Supplied information:
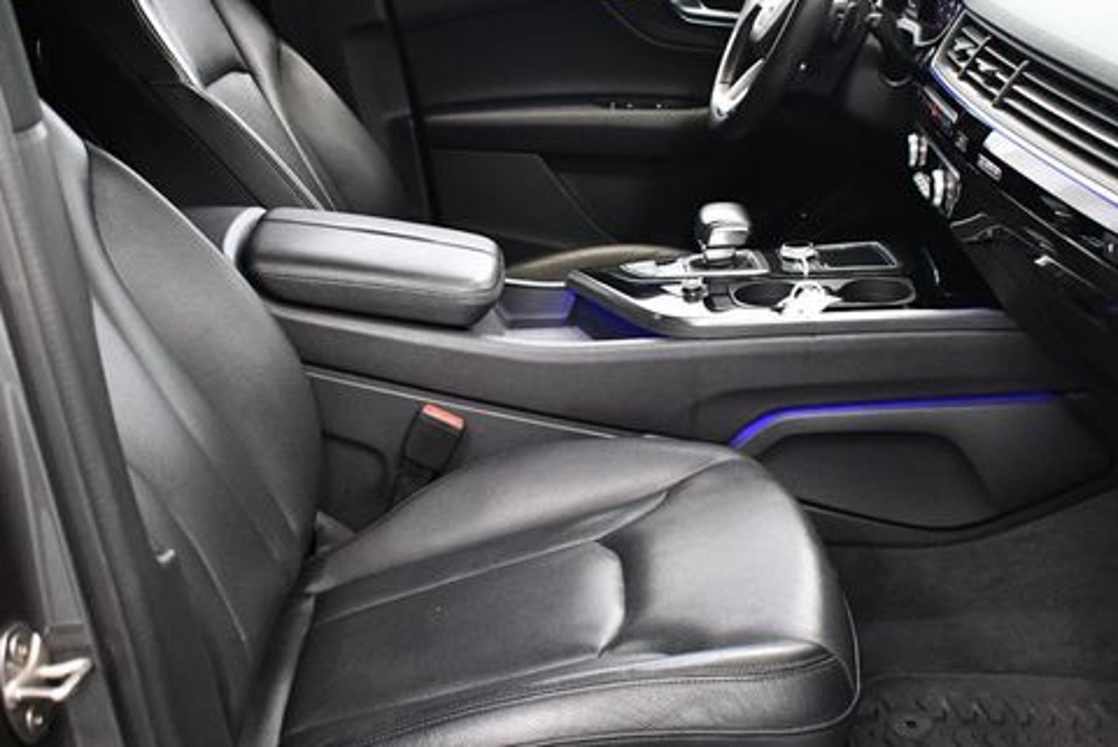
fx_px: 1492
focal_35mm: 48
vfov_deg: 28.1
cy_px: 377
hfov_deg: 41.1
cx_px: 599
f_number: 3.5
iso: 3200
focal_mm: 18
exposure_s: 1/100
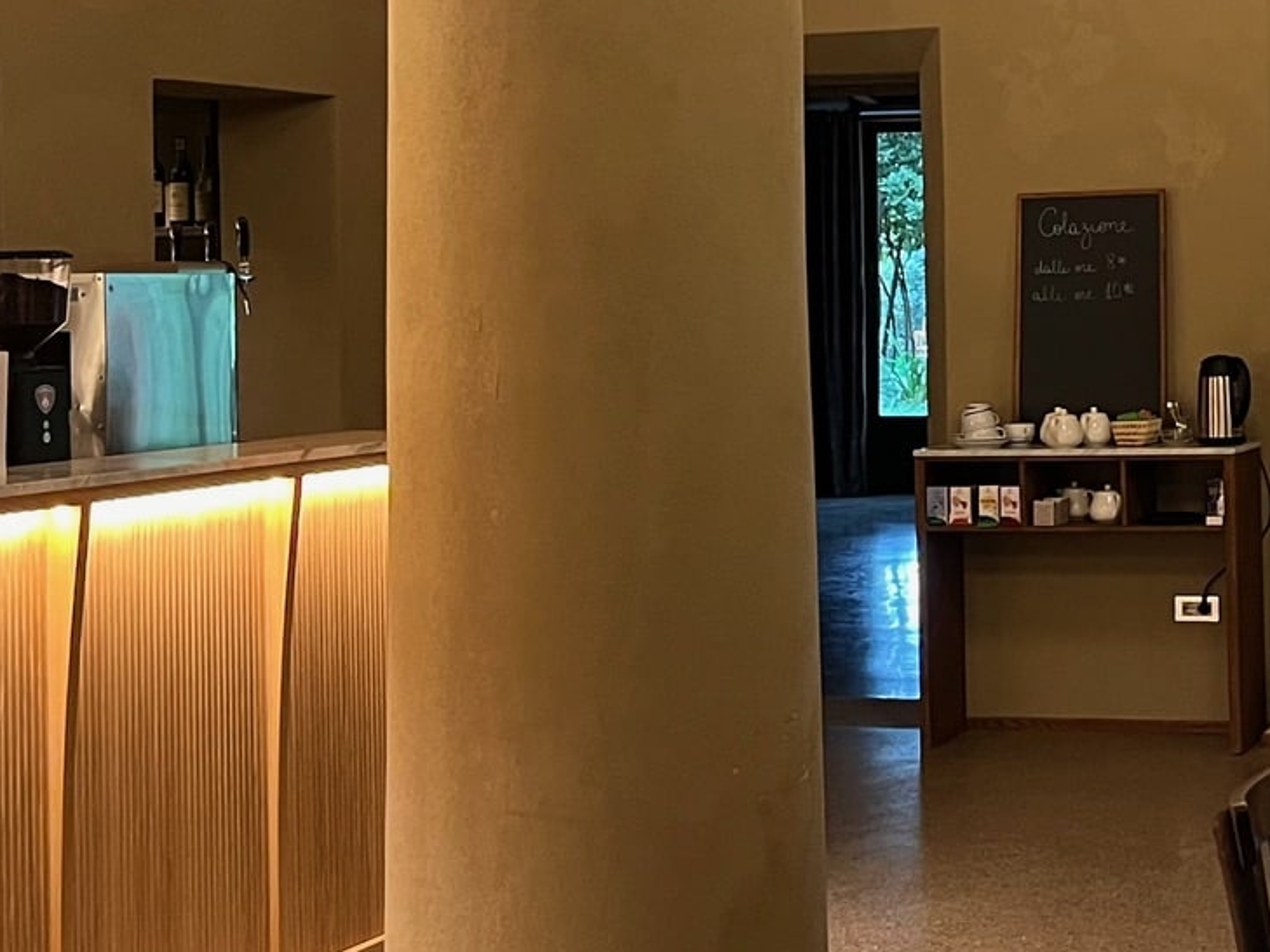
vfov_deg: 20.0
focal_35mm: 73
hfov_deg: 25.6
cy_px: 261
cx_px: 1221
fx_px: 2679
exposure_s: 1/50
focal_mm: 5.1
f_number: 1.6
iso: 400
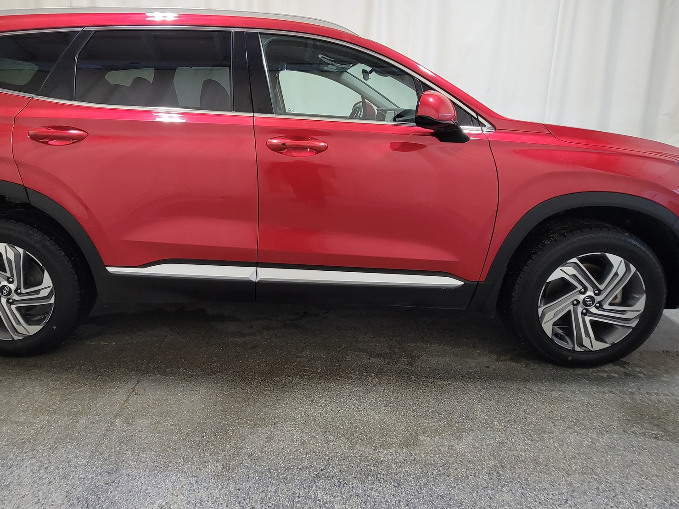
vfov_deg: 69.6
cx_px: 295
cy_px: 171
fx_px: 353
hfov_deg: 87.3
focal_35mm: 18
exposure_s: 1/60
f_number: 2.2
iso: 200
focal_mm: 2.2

Brief:
Your copy should hold every record word for word and none of the pictures.

Final answer:
fx_px: 1492
focal_35mm: 48
vfov_deg: 28.1
cy_px: 377
hfov_deg: 41.1
cx_px: 599
f_number: 3.5
iso: 3200
focal_mm: 18
exposure_s: 1/100
vfov_deg: 20.0
focal_35mm: 73
hfov_deg: 25.6
cy_px: 261
cx_px: 1221
fx_px: 2679
exposure_s: 1/50
focal_mm: 5.1
f_number: 1.6
iso: 400
vfov_deg: 69.6
cx_px: 295
cy_px: 171
fx_px: 353
hfov_deg: 87.3
focal_35mm: 18
exposure_s: 1/60
f_number: 2.2
iso: 200
focal_mm: 2.2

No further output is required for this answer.